**PROBLEM STATEMENT:** Search the data below for the word "remove" and copy each line that holds it.

Source texts of formatted documents
§

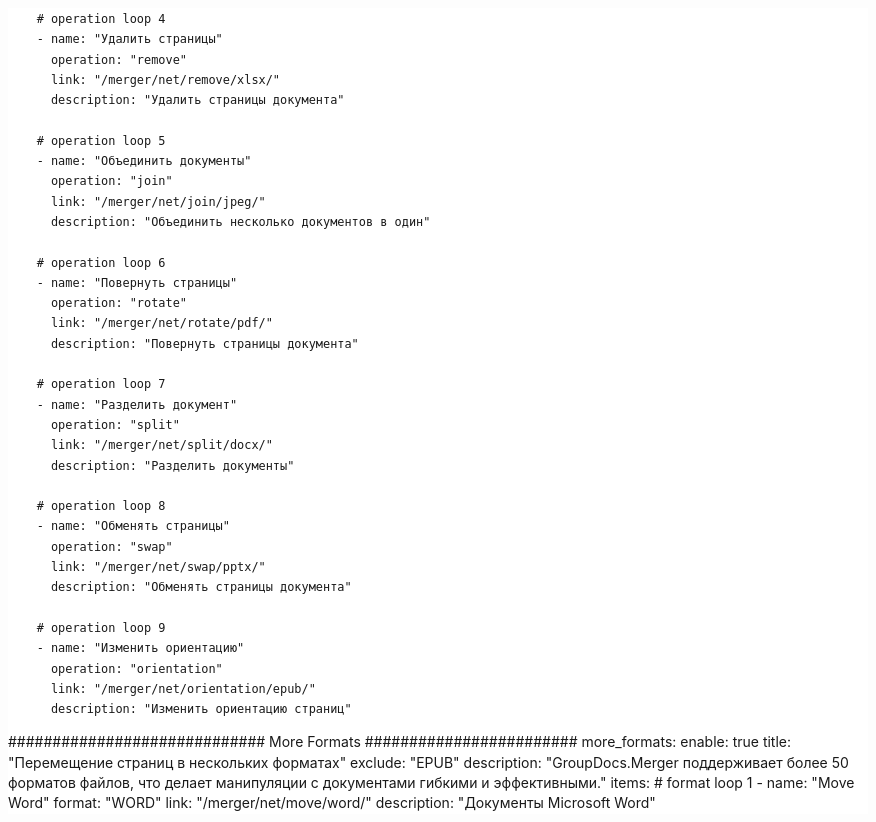         # operation loop 4
        - name: "Удалить страницы"
          operation: "remove"
          link: "/merger/net/remove/xlsx/"
          description: "Удалить страницы документа"

        # operation loop 5
        - name: "Объединить документы"
          operation: "join"
          link: "/merger/net/join/jpeg/"
          description: "Объединить несколько документов в один"

        # operation loop 6
        - name: "Повернуть страницы"
          operation: "rotate"
          link: "/merger/net/rotate/pdf/"
          description: "Повернуть страницы документа"

        # operation loop 7
        - name: "Разделить документ"
          operation: "split"
          link: "/merger/net/split/docx/"
          description: "Разделить документы"

        # operation loop 8
        - name: "Обменять страницы"
          operation: "swap"
          link: "/merger/net/swap/pptx/"
          description: "Обменять страницы документа"

        # operation loop 9
        - name: "Изменить ориентацию"
          operation: "orientation"
          link: "/merger/net/orientation/epub/"
          description: "Изменить ориентацию страниц"
          
        
          
############################# More Formats ########################
more_formats:
    enable: true
    title: "Перемещение страниц в нескольких форматах"
    exclude: "EPUB"
    description: "GroupDocs.Merger поддерживает более 50 форматов файлов, что делает манипуляции с документами гибкими и эффективными."
    items: 
        # format loop 1
        - name: "Move Word"
          format: "WORD"
          link: "/merger/net/move/word/"
          description: "Документы Microsoft Word"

§

**EXERCISE RESULT:**
          operation: "remove"
          link: "/merger/net/remove/xlsx/"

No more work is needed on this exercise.